Single by AKB48

from the album Set List: Greatest Songs 2006–2007 & 0 to 1 no Aida
- B-side: "Aozora no Soba ni Ite" (青空のそばにいて)
- Released: June 7, 2006 (Indies)
- Genre: J-pop; Funk;
- Length: 4:02
- Label: AKS, Avex Distribution
- Songwriters: Yasushi Akimoto, Mio Okada, Yuichi Yaegaki
- Producer: Yasushi Akimoto

AKB48 singles chronology
| "Sakura no Hanabiratachi" (2006) | "Skirt, Hirari" (2006) | "Aitakatta" (2006) |

= Skirt, Hirari =

"Skirt, Hirari" (スカート、ひらり, Sukāto, Hirari) is Japanese idol group AKB48's second single, released independently through AKS on June 7, 2006. The song was sung by 7 members of AKB48 Team A, Tomomi Itano, Haruna Kojima, Atsuko Maeda, Rina Nakanishi, Risa Narita, Mai Oshima, and Minami Takahashi, and other members of Team A were back dancers. The center of the song is Minami Takahashi and Atsuko Maeda.

==Promotion==
Launching of "Skirt, Hirari" was held at the off-theater live promoting event at Akihabara UDX with some 1,500 attendees on June 4, 2006, 3 days prior the release date. During this event, all AKB48 members, 20 members of Team A and 17 members of Team K, performed on the stage together first time, although "Skirt, Hirari" itself was recorded with Team A members only.
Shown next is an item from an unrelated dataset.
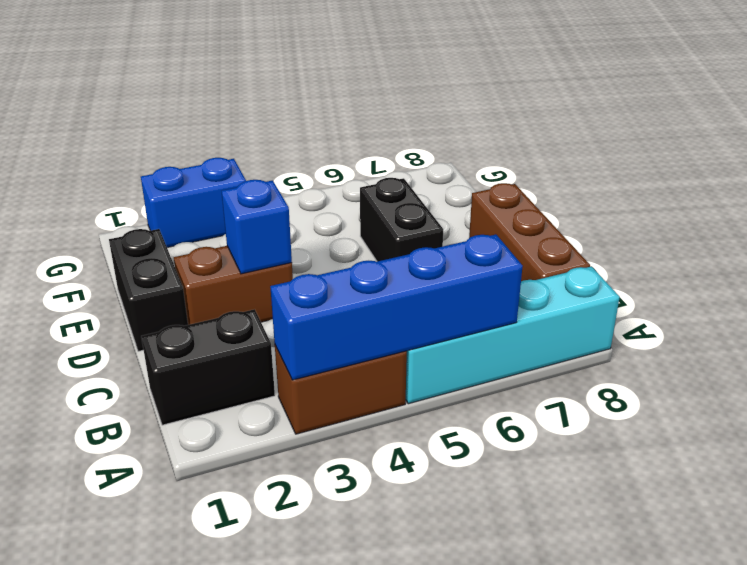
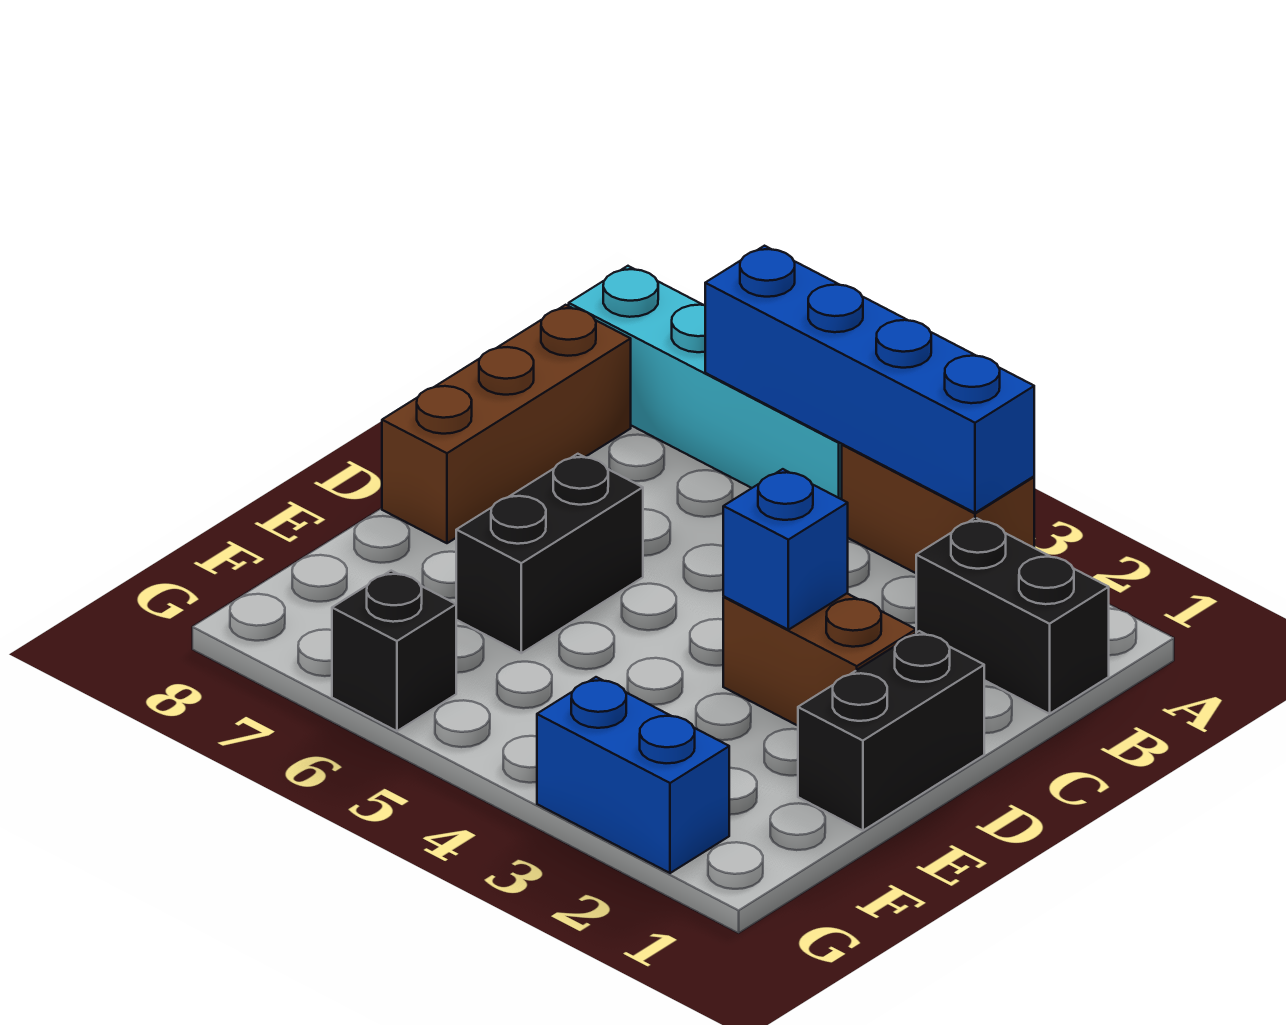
none -> black brick G6 level 1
They made their first appearances on TV music programs to perform as a group of singers, such as "Music Station", "Music Fighter", etc. on June 9, two days after the release of CD.

The song was used as the theme song of the "Odaiba Gakuen 2006 (Bunkasai)" (お台場学園2006〜文化祭〜, Odaiba School 2006 (School Festival)), series of summer event held by Fuji Television. The B-side "Aozora no soba ni ite" was used as the ending theme song for the variety show Mitake Uranai.

Each "Shokai Genteiban" (初回限定版, The first edition) CD included a postcard, which was for a lucky draw with following awards.
- Award A - Participation right for "AKB48 member to iku Hanayashiki Tour (AKB48メンバーと行く「花やしき」ツアー, Tour to Hanayashiki Theme Park with AKB48 members)
- Award K - Participation right for watching a rehearsal of "3rd Stage" with AKB48 staffs
- Award B - AKB48 Team A "1st stage" DVD
- Sticker with all AKB48 members
- Sticker with self-portrait of members (1 out of 20 members)

'Because of some chance mischief, I happened to pass you
My heart nearly stopped
And I purposely pretended to ignore you as I walked by
How stupid am I?
When I like you so much
I fall into a pit of self-hate
Alone in the crowd at the station'

==Reception==
The single charted 6 weeks in the top 200 with the highest rank at #13, but sold 20,609 copies, which was about a half of their debut single, "Sakura no Hanabiratachi".

==Track listing==

| No. | Title | Writer(s) | Arranger | Length |
|---|---|---|---|---|
| 1. | "Skirt, Hirari" (スカート、ひらり) | Yasushi Akimoto, Mio Okada | Atsushi Umebori | 4:02 |
| 2. | "Aozora no soba ni ite" | Akimoto, Yuichi Yaegashi | Ichinen Yamazaki | 5:08 |
| 3. | "Skirt, Hirari (Karaoke Version)" | Akimoto, Okada | Umebori | 4:02 |
| 4. | "Aozora no soba ni ite(Karaoke Version)" | Akimoto, Yaegashi | Yamazaki | 5:08 |
| Total length: |  |  |  | 18:19 |

==Charts==

| Chart | Peak position |
Skirt, Hirari
| Oricon Weekly Chart | 13 |

===Reported sales===

| Chart | Amount |
|---|---|
| Oricon physical sales | 20,000 |

==Other versions==

- The Thai idol group BNK48, an international sister group of AKB48, covered the song and named it "Phlio" (พลิ้ว; /th/; "Fluttering"). It was released as a B-side track of the group's second single, "Koi Suru Fortune Cookie – Cookie Siangthai", in 2017.
- The Filipino idol group MNL48, an international sister group of AKB48, covered the song with the tagalized title "Umiindak Na Saya". It was released as a B-side track for the group’s debut single “Aitakatta-Gustong Makita”, in 2018.
- JKT48 also have an indonesian version of the song named "Rok Bergoyang".